DATA BLOCK:
++++++++++

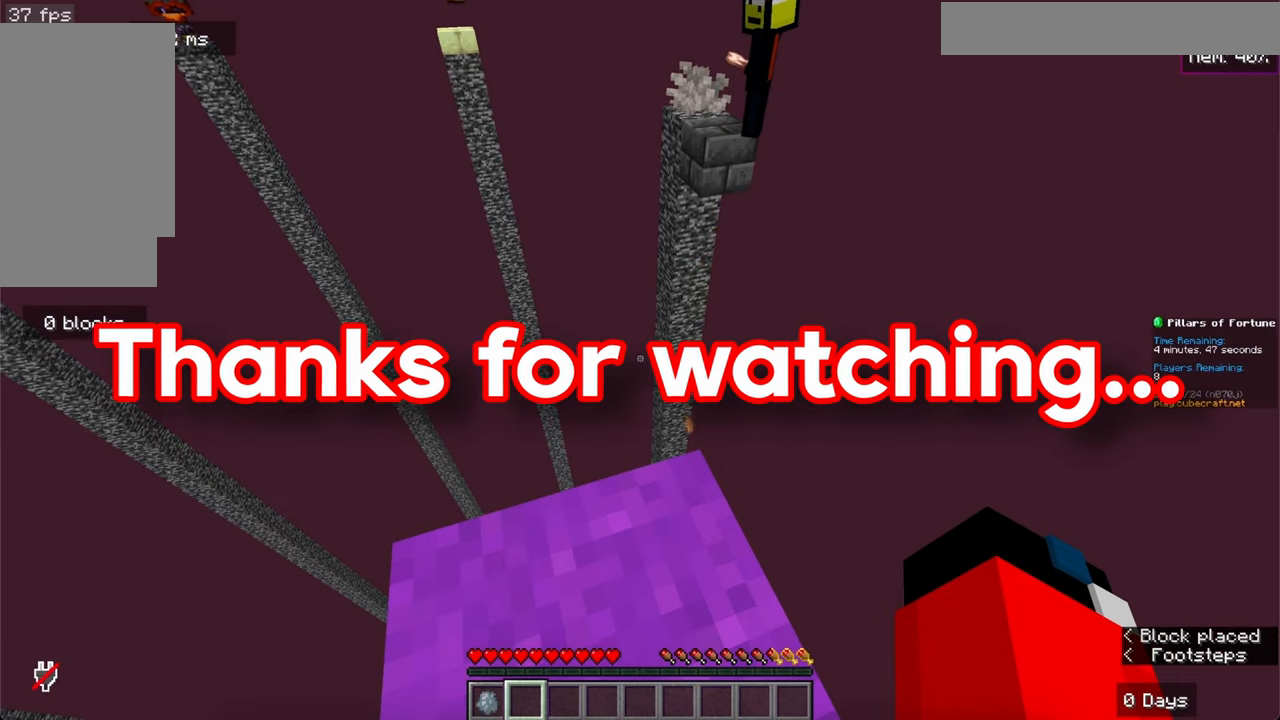
{"keys": [], "mouse": [], "events": []}
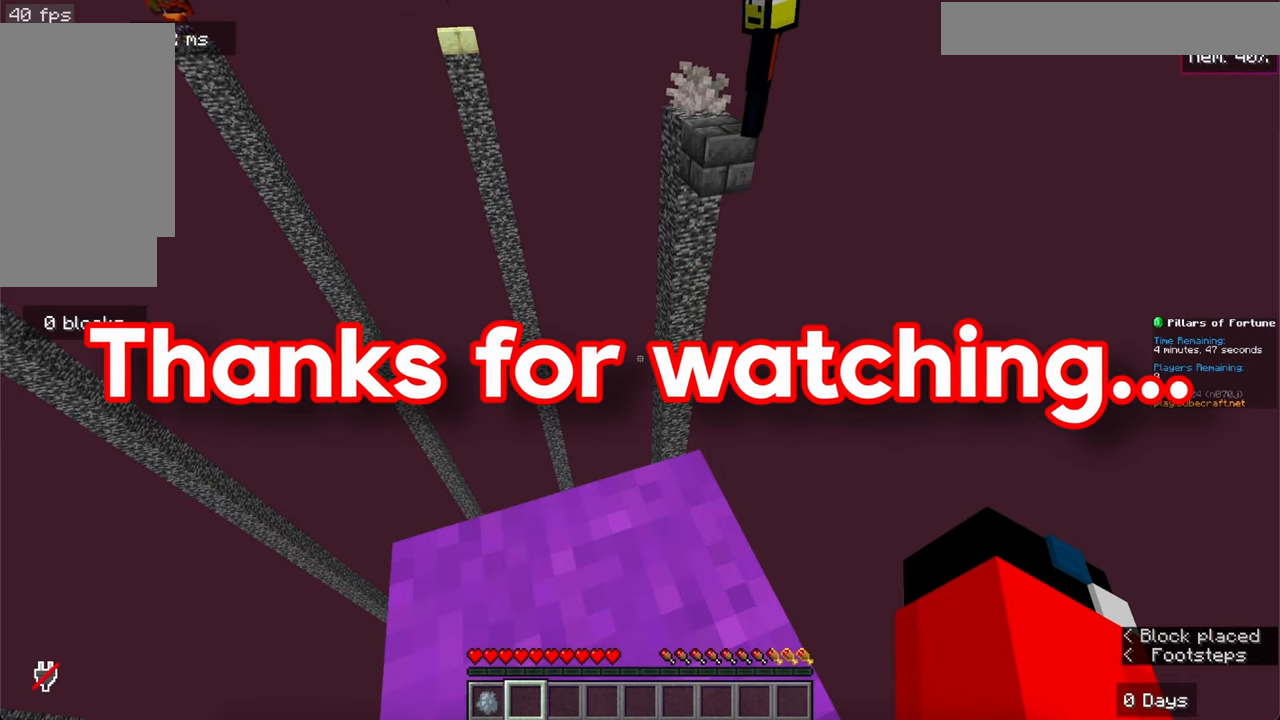
{"keys": [], "mouse": [], "events": []}
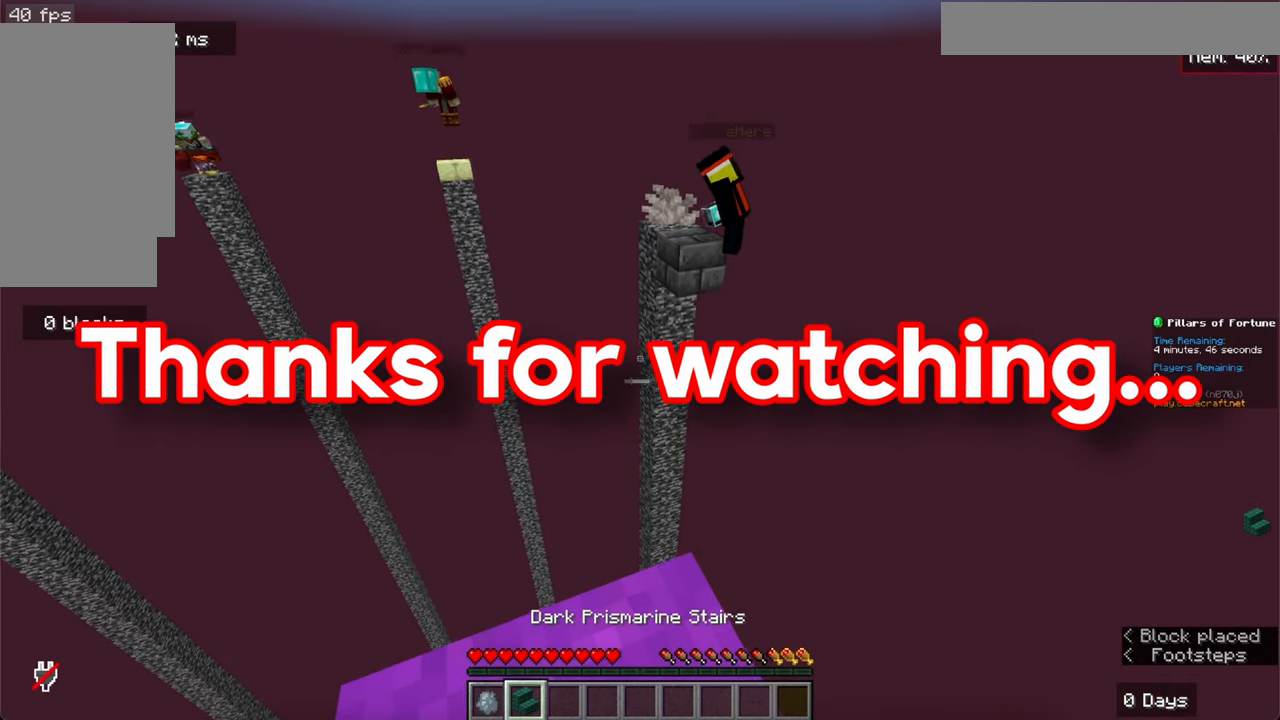
{"keys": [], "mouse": [], "events": []}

++++++++++

ACTIVITY:
The entire listing above is to be copied exactly, with all pictures omitted.

ANSWER:
{"keys": [], "mouse": [], "events": []}
{"keys": [], "mouse": [], "events": []}
{"keys": [], "mouse": [], "events": []}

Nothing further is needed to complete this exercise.